Songs you finally understand

“My Little Town” by Paul Simon. Sort of half-listening to it when it came out, I thought it was an American Penny Lane. No. He hated the place. Phony patriotism, fake piety (“I grew up believing/God watched over us all/And he would lean on me/As I pledged allegiance to the wall”), stifled intellect (the black rainbow), ecological degradation. “Nothing but the dead and dying back in my little town” indeed.

“Goodbye, Yellow Brick Road” by Elton John and Bernie Taupin. I knew it was a break-up song and gradually understood it to be a gay break-up song. But Elton always sang it so melancholy. It was written as a very angry gay break-up song. “Mongrels who ain’t got a penny/sniffing for tidbits like you/ON THE GROUND.”

I never realized it was a breakup song. And would it be a gay one? I don’t think he was out of the closet at the time.

Aint No Way by Aretha Franklin
The lyrics:
Stop trying to be something you’re not.
Hard, cold, cruel is the man
Who paid too much for what he got.

I was a teenager when I first heard this song.
But it wasn’t until I was many years older
that I fully understood the meaning of those lines.
I still think they are some of the most profound lyrics on popular music.

Same here.

Taupin writes the songs, Elton just sings them (Taupin’s straight AFAIK)

I’m aware of that.
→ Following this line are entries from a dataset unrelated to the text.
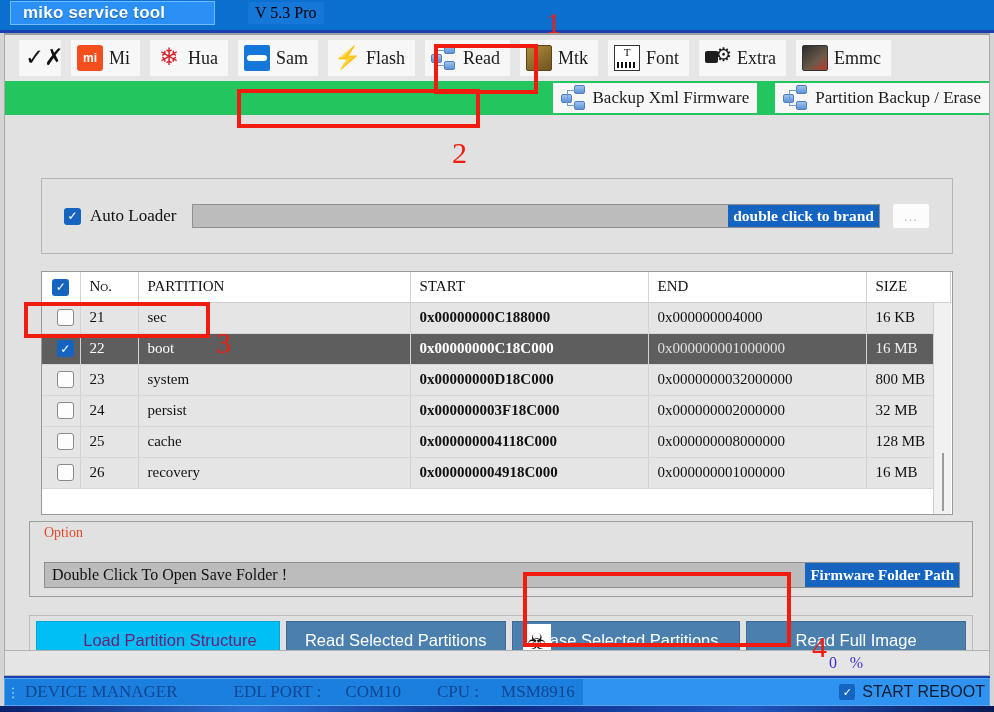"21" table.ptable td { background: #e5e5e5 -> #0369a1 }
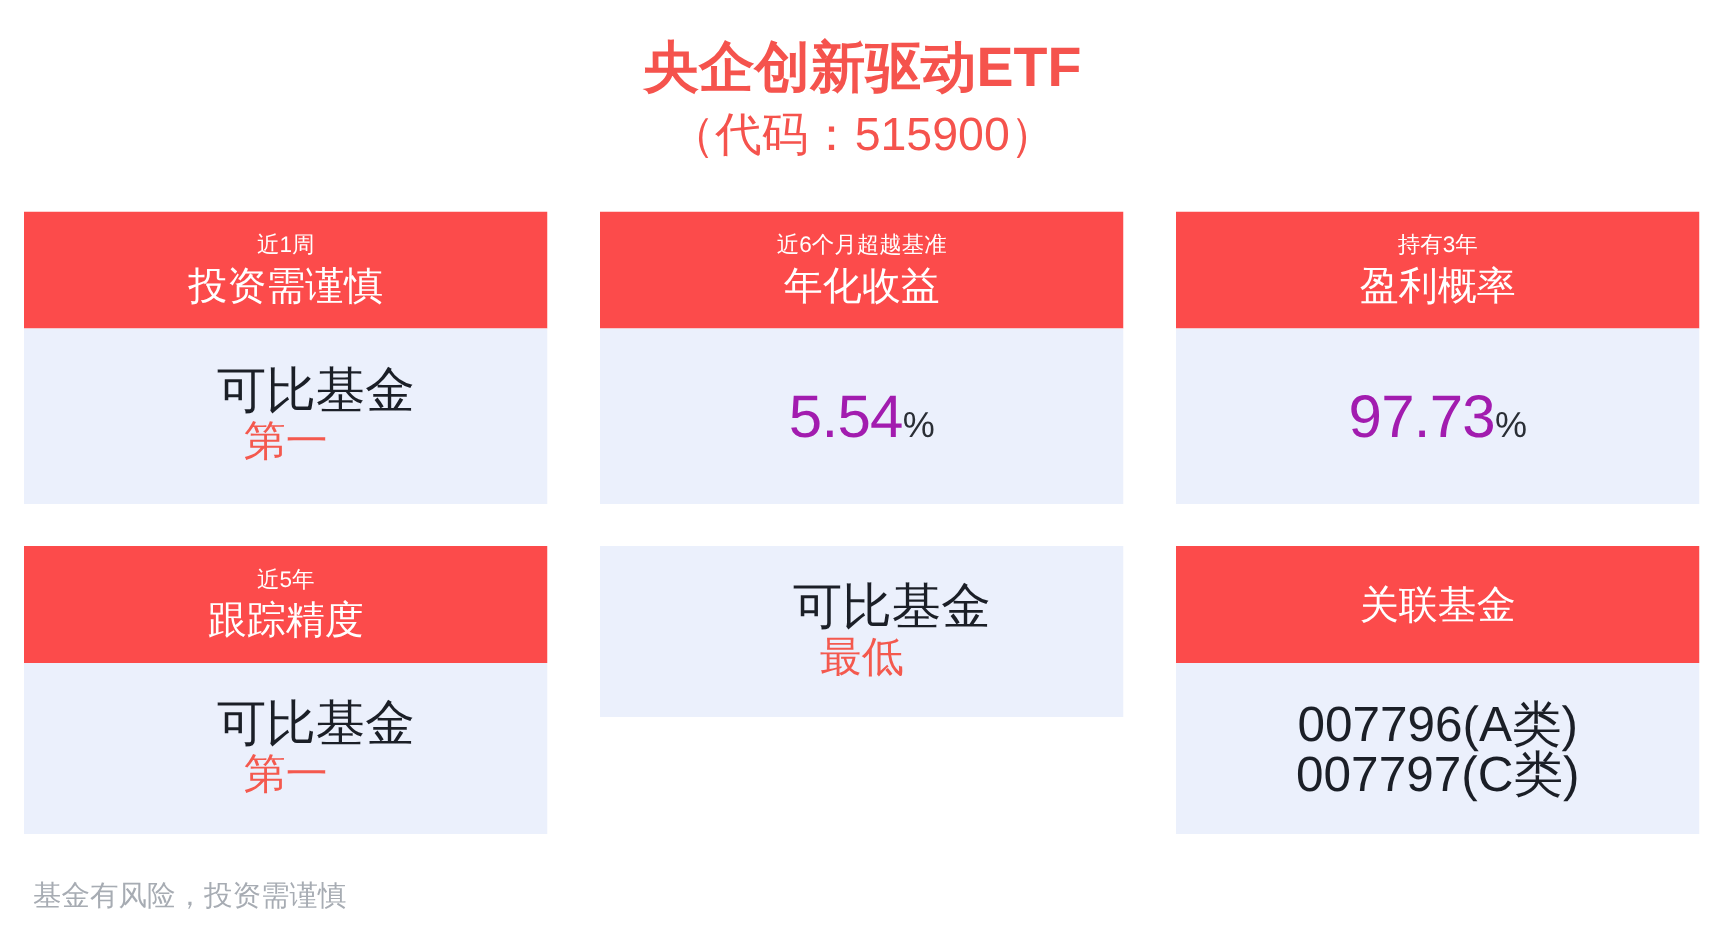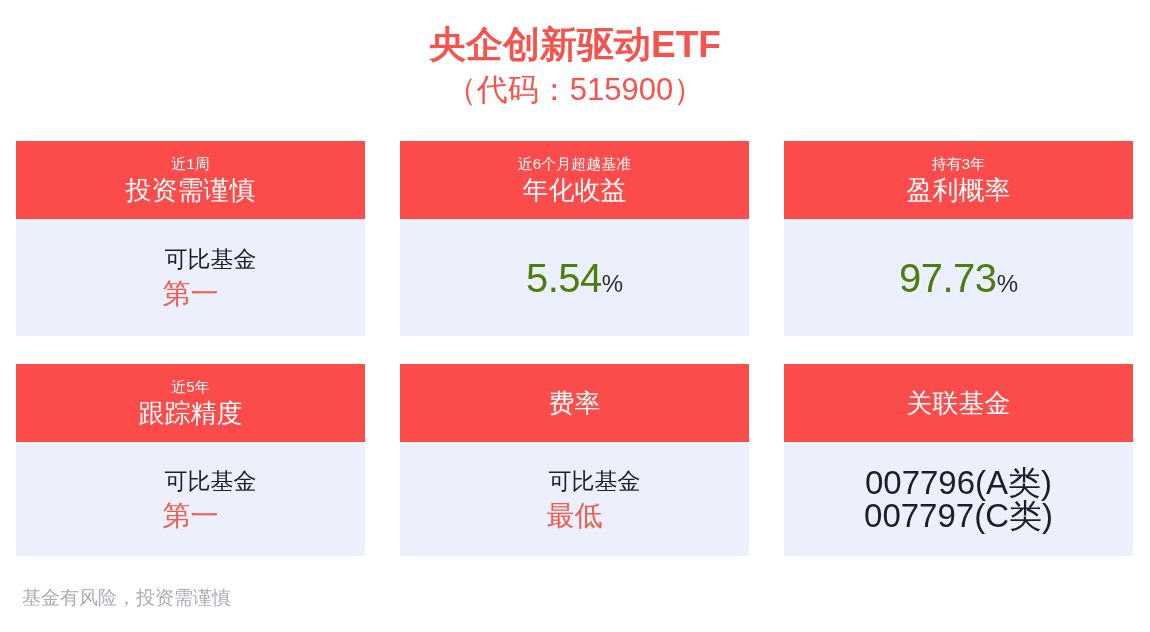"可比基金" .body-line-dark { font-size: 23px -> 33px }
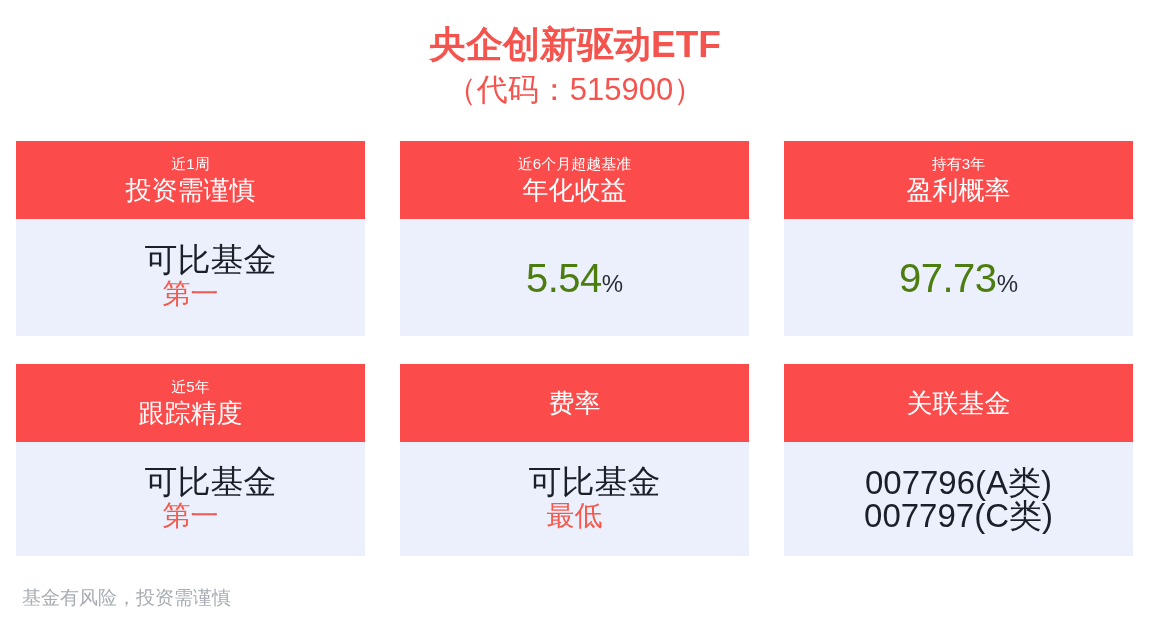"5.54" .body-value-number { color: #4d7c0f -> #a21caf }
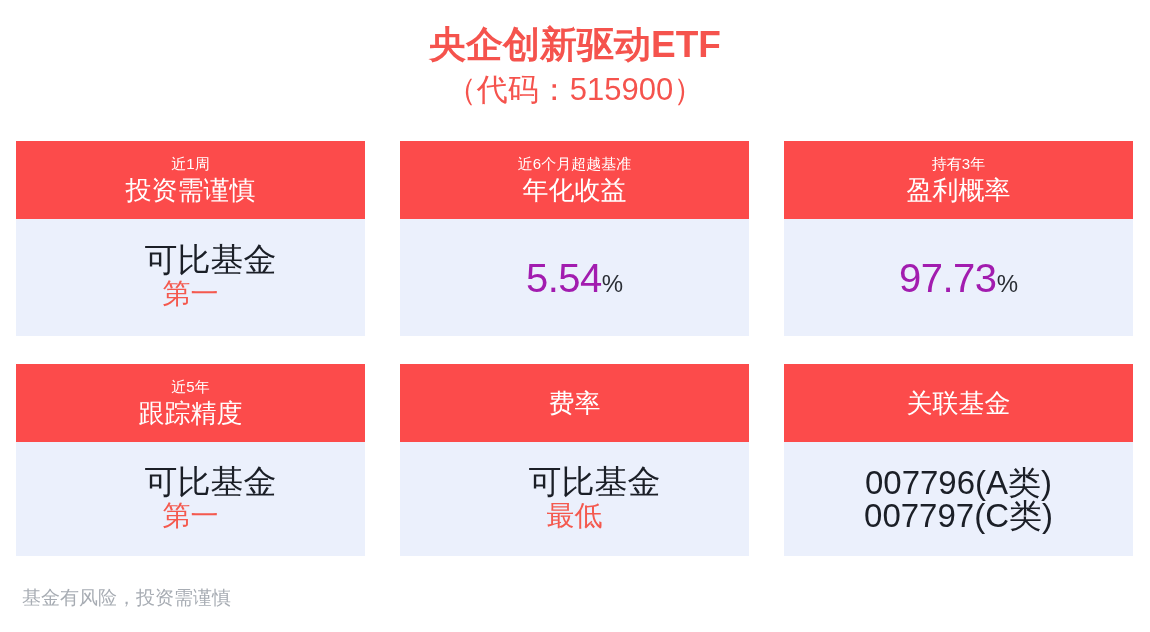"费率" div.card-header { html: <div> <div>费率</div> </div> -> none }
I’ll rephrase. Why would Bernie write a gay breakup song for a still in the closet Elton?

Also curious about this. And wondering, unless the genders of the people involved are mentioned, how can any love song be inherently gay or straight? I mean, a lot of them are vague enough lyrically that the listener can insert themselves as appropriate, so…

Except for one or two songs Michael Stipe said he didn’t use pronouns or mention genders for just that reason.

I’m not exactly sure what the song means, but it’s one of the most poignant songs I know. My own take is that Bob’s getting a little famous and is going on tour -leaving his woman behind- and while that’s sad it’s part of fulfilling their dreams. “In this bright future, you can’t forget your past.” It’s a bittersweet continuation of their bittersweet lives. His recounting of simple joys in the midst of oppression and poverty is poignant in a way that a broken heart is not.

But maybe I’ve got the meaning all wrong.

I don’t know the song, but read the lyrics and can’t figure out what the above quote means.

I learned that the pyramids WERE built by Irishmen!
(“The Irish Were Egyptians Long Ago”)

I’ve always interpreted this song to be about the universal oppression of women. Kind of like “Keep Yo Head Up.”

I was thinkin’ bout the unreleased rarity Jizz on Your Tits


I never heard the song, but according to Wikipedia:

Oh, of course. Nothing sexual about that. :cool:

I didn’t realize until a few years ago that the Prince and the Revolution song “I Would Die 4 U” was about a God as savior conveyed through Christianity.

I think it’s no woman, nuh cry. As in don’t cry girl.

Hmm, seems like **Nobody **knows.

While I always knew what the lyrics were to Pink Floyd’s “Time”, it wasn’t a song that I really “got” until I got older.

You are young and life is long/And there is time to kill today
And then one day you find/Ten years have got behind you

Ain’t that the truth.

Elton John’s “Nikita” is about a homosexual imprisoned in the USSR, where, yes, you could be locked up for being “different”:

*Do you ever dream of me
Do you ever see the letters that I write
When you look up through the wire
Nikita do you count the stars at night

And if there comes a time
Guns and gates no longer hold you in
And if you’re free to make a choice
Just look towards the west and find a friend

It could only be about her in a couple of ways. Perhaps she’s lamenting dating so many rich douchebags that no one really knows which douchebag she’s singing about. Or unless she’s schizophrenic, and one of her personalities is singing about another one.

No, I go with my explanation above. She’s dated tons of rich douchebags who are all egotistical enough to believe that she wrote a song about them.

I generally agree with this. She never explicitly says that the person who thinks the song is about him is wrong.

In Piano Man by Billy Joel

Now Paul is a Real estate novelist
Who never had time for a wife
He’s talking with Davy, who’s still in the Navy
And probably will be for life.

It wasn’t until recently that I suspected that it wasn’t Davy that would remain in the navy for life but that Paul and Davy would be talking for life.

I actually heard an interview with Billy Joel about this song, and he said Davy was a real guy who probably would be in the Navy for life.